The commission monitors religious freedom around the world and makes policy recommendations to the State Department.
On Thursday members announced that a “prisoners of conscience” list is being created, and that they will seek public input from non-government organizations on information about persons who could be included on the list. There will be forms provided for organizations to complete, Fr. Thomas Reese, chair of the commission, announced.
The list will be used for advocacy for the release of prisoners by foreign governments or non-state actors, Fr. Reese explained. “Public inattention can often lead to more persecution,” he said. Pictures of the prisoners and personal information can also help “put a face” to persecution around the world, he added.
“USCIRF strongly believes that it is essential to highlight the very personal dimensions and cruel costs of violations of freedom of religion or belief. These are human beings. We want to put a human face on these violations of religious freedom.”
Included on the list are members of the “Baha’i Seven,” leaders of the Baha’i religious minority in Iran who have been imprisoned since 2008, and Maryam Naghash Zargaran, a Christian convert from Islam who worked at an orphanage in Iran and was convicted of “propagating against the Islamic regime and collusion intended to harm national security,” according to USCIRF.
Commissioners brought attention to various prisoners they themselves have sponsored. Fr. Reese sponsored Abune Antonios, Patriarch of the Eritrean Orthodox Tewahedo Church, who has been detained since 2007.
He chose to sponsor the patriarch for ecumenical reasons, he explained, but also to draw attention to a little-known country with a poor human rights record.
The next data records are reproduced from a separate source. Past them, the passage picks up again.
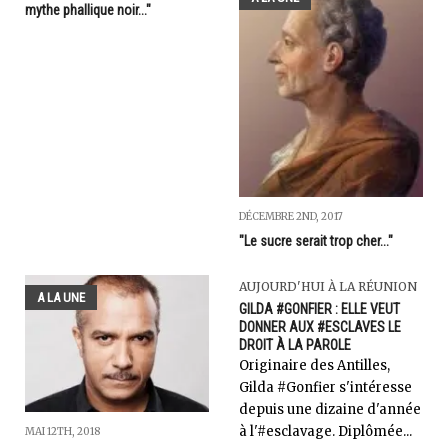
mythe phallique noir..."
DÉCEMBRE 2ND, 2017
"Le sucre serait trop cher..."
AUJOURD'HUI À LA RÉUNION
A LA UNE
GILDA #GONFIER : ELLE VEUT
DONNER AUX #ESCLAVES LE
DROIT À LA PAROLE
Originaire des Antilles,
Gilda #Gonfier s'intéresse
depuis une dizaine d'année
à l'#esclavage. Diplômée...
MAI 12TH, 2018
“We’re hoping that this gives it a face, this gives it more attention, so that it’s simply not ignored by the media or by government officials or by anybody who can put the spotlight on the problems in Eritrea,” he explained. “For Christians, these are our brothers and sisters in Africa who are suffering because of their faith.”
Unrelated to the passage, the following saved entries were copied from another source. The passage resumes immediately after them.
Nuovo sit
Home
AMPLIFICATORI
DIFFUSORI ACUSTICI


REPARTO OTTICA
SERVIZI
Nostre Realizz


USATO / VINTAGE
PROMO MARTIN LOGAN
Patriarch Antonios was elected patriarch of the Eritrean Orthodox Tewahedo Church in 2003, but was forcibly removed by the government in 2007 after “he called for the release of Christian prisoners and refused to excommunicate 3,000 of his parishioners who opposed the government,” Fr. Reese explained.
The patriarch is “reportedly being denied medical care despite his suffering from severe diabetes,” he added.
“Eritrea is known as the North Korea of Africa,” he explained to CNA. The government imprisons thousands for their religious beliefs or advocacy and “uses torture and forced labor” to exert control.
“Arresting the Patriarch, that’s like arresting the Pope! And deposing him – Napoleon did that,” Fr. Reese said. “This is the level of abuse of freedom of religion in this country. And it’s not only him [the patriarch], it’s the other clergy that are being harassed and persecuted.”
Kristina Arriaga sponsored two members of the “Bahá’í Seven,” a group who were “tending to the spiritual and the social needs of the Bahá’í” before they were arrested by the Iranian government in 2008, labeled as heretics, convicted for “espionage and spreading propaganda against the regime”, and sentenced to at least 20 years in prison.
There have been over 200 Bahá’í leaders killed since the 1979 Iranian revolution, she said.
Arriaga sponsored two women of the seven – Mahwash Sabet and Fariba Kamalabadi. They shared a cell in a Tehran prison. One, Fariba, wrote a “whole book of poetry” smuggled out through “scraps of paper,” Arriaga said.
“Their name may sound foreign to all of us, but they want the same things we do, to live according to their deeply held convictions, to be with their families through the good times and the bad times, to be there for births and celebrations and weddings and deaths and funerals, but they can’t,” she said.
“Fariba and Mahvash, Your voice was indeed taken away. Until you are freed, we – all of us here – will lend you ours,” she added.